Lesson 9: The RQ method, using a 12 month follow-up period, and counts of general re-offending, is not well- suited to evaluating child-sex offender programmes. This is because sexual re-offending, if any occurs, will generally not show up in official records for several or many years after release. We nevertheless include the two child sex offender special treatment units (Te Piriti and Kia Marama) in the annual RQ round, and tend to find small but consistent reductions in general re-offending. This provides some assurance of on-going programme soundness.
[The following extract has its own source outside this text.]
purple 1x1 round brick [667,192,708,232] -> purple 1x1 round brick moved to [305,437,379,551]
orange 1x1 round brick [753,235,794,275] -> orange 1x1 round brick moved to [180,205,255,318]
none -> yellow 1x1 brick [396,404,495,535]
Lesson 10: Finally, the standout lesson from the experience of outcomes analysis is that, when done properly, correctional rehabilitation can be very successful. The case in point is the STURP, which  is our best-performing rehabilitation programme. This programme regularly produces reductions in reimprisonment rates of 12 percentage points and more, and reductions in reconvictions (which include convictions resulting in either prison or a community sentence) of up to 17 percentage points.
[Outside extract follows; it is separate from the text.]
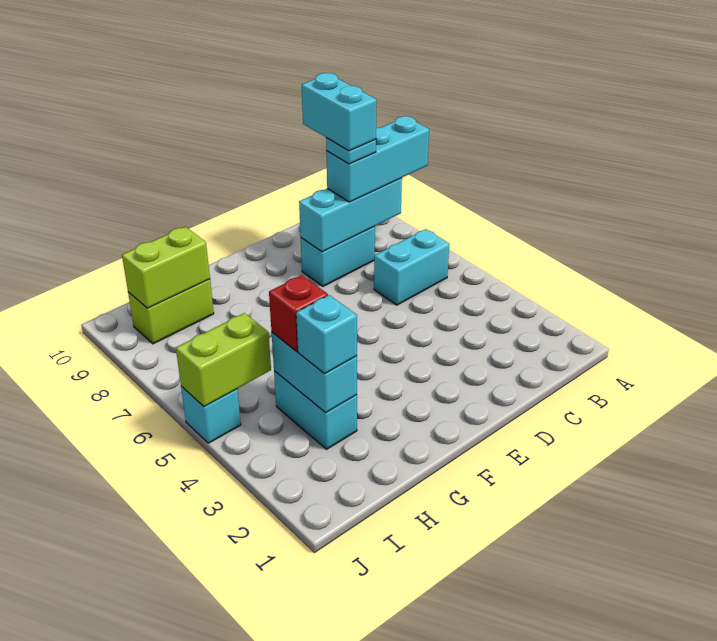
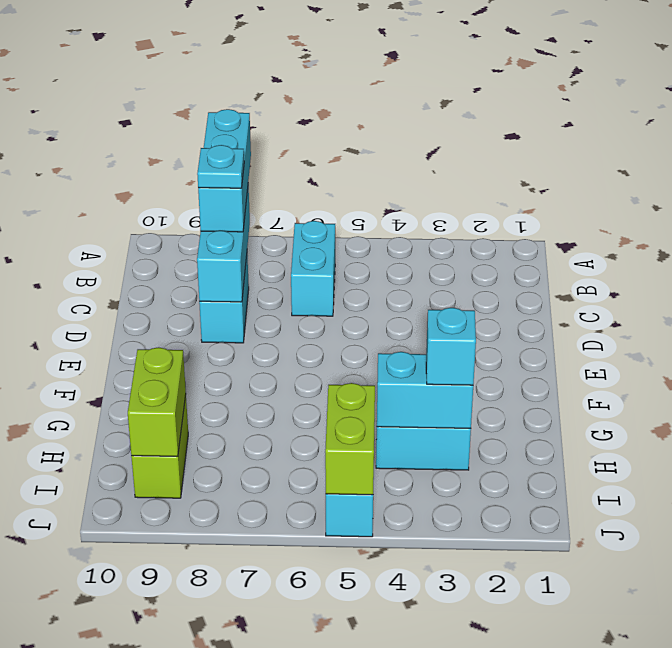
cyan 1x2 brick [302,73,376,151] -> none
red 1x1 brick [269,275,328,352] -> none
The STURP results provide further confirmation that close adherence to known principles of effective correctional rehabilitation can generate excellent results. This is particularly impressive given the target group for the programme; high-risk violent offenders, many of whom are gang-affiliated, and most of whom are challenging to work with. In other words, the programme succeeds with our toughest customers. Delivering these kinds of results year on year really is an outstanding achievement.

Conclusion

RQ results are used for a range of purposes in the overall management of the department’s business. Critically, they ensure that we can have confidence that our programmes are effective. On the flip side, ineffective services (such as Straight Thinking) can be identified and discontinued, with funding re- directed into more effective programmes. Results have also served to identify programmes that require strengthening, as revealed by weak or variable ESs. They have enabled us to improve matching of offenders to programme type, for example, the short (three month) and longer (six month) formats of the Drug Treatment Units. RQ also permits formal cost-benefit analysis, where costs of programme delivery are weighed against “future costs avoided” through reduced crime and victimisation. This in turn can be used to generate the kind of hard evidence now required to support funding bids for rehabilitation expansion.
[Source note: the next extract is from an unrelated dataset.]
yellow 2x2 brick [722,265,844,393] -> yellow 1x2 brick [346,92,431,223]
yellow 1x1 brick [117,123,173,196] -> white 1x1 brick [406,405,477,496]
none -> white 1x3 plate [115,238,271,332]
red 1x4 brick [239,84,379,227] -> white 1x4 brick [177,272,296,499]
New Zealand remains the only country in the world that routinely measures and reports on the outcomes of the full suite of its rehabilitative interventions. The process has major benefits in enabling us to direct, and re-direct, resources to where we get best effects, to improve effectiveness, and to avoid wasted effort.


* For a detailed description of the RQ methodology, see an earlier article by the author in “Practice” here: http://www.corrections. govt.nz/resources/newsletters_and_brochures/journal/ volume_1_issue_1_may_2013.html

Reference

Sadlier, G. (2010). Evaluation of the Impact of the HMPrison Service Enhanced Thinking Skills Programme on Reoffending: Outcomes of the Surveying Prisoner Crime Reduction (SPCR) Sample (Ministry of Justice Research Series 19/10). London: Ministry of Justice.